Tags: #Fantástico, Terror

Encontraron una tapa de alcantarilla mucho antes de lo que había previsto, todavía lejos de las figuras espectrales que se veían junto a los edificios entregados a sus erráticos paseos. Allí los túneles eran angostos y hediondos, y hubo que convencer a Alba con mil milongas para que entrara en ellos. Todavía somnolienta, accedió de mala gana entre protestas y sollozos.

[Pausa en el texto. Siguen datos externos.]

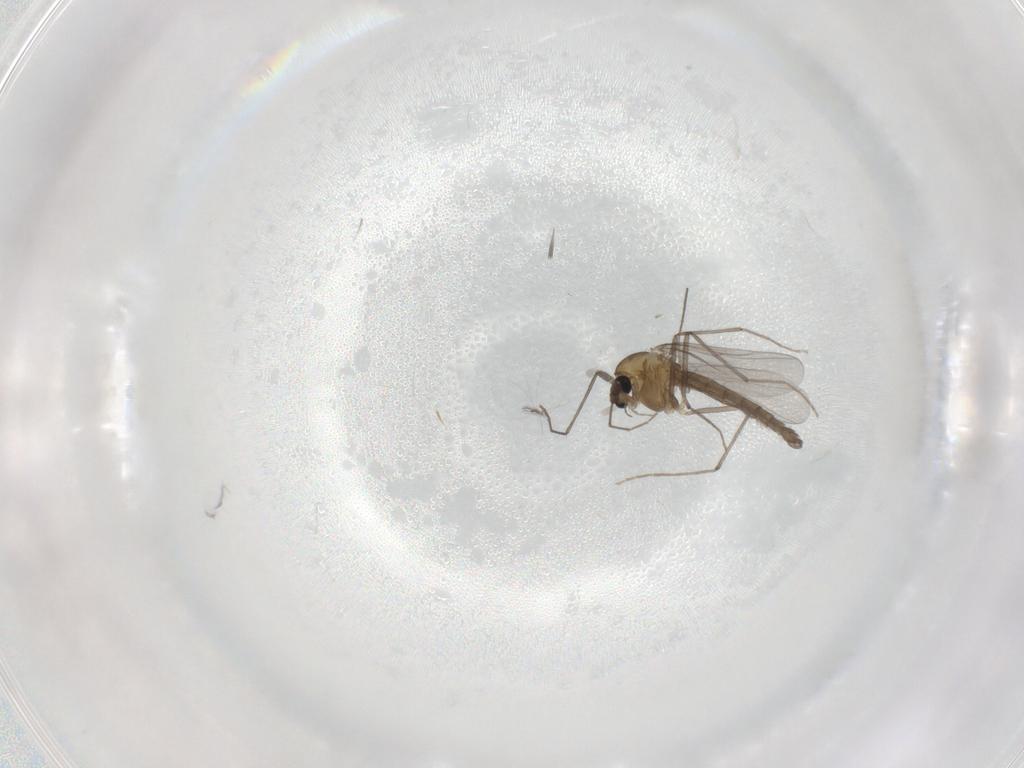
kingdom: Animalia
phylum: Arthropoda
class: Insecta
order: Diptera
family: Chironomidae
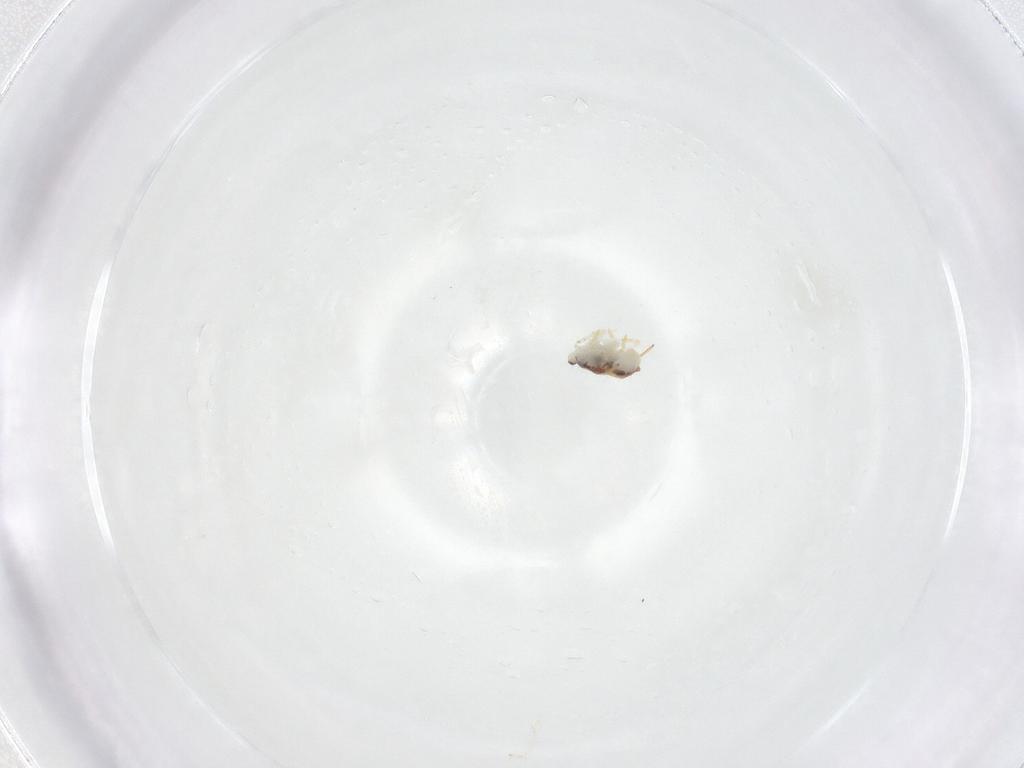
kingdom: Animalia
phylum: Arthropoda
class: Collembola
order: Symphypleona
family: Bourletiellidae
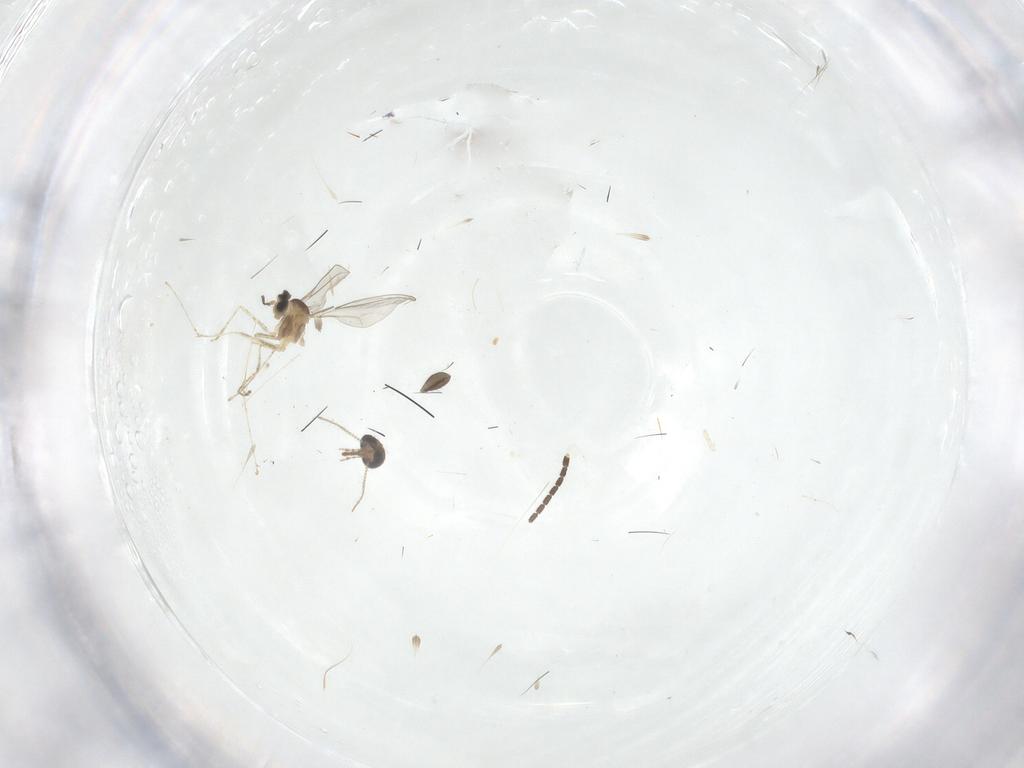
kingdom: Animalia
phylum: Arthropoda
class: Insecta
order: Diptera
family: Cecidomyiidae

Estaba muy oscuro, pero de tanto en cuanto una rejilla o una entrada de aguas a pie de acera les permitían avanzar un trecho a buen paso. Isabel tenía una excelente orientación, y caminaron un poco hacia el nordeste y luego hacia el norte. A medida que se acercaba a Carranque estaba más y más nerviosa, pues su corazón albergaba todavía una duda esencial sobre cómo pudieron secuestrarla en el mismo huerto. Su imaginación le traicionaba conjurando imágenes en las que Moses trataba de impedir el secuestro y era abatido por una rápida ráfaga de disparos. Lo veía bailar al son de las andanadas, y lo veía caer al suelo, ensangrentado, donde se estrellaba con un sonido acuoso.

Cuando acababan de pasar por un cruce de túneles de bastante anchura, se detuvo en seco. Alba se chocó con sus piernas.

—¿Qué pasa? —preguntó la pequeña.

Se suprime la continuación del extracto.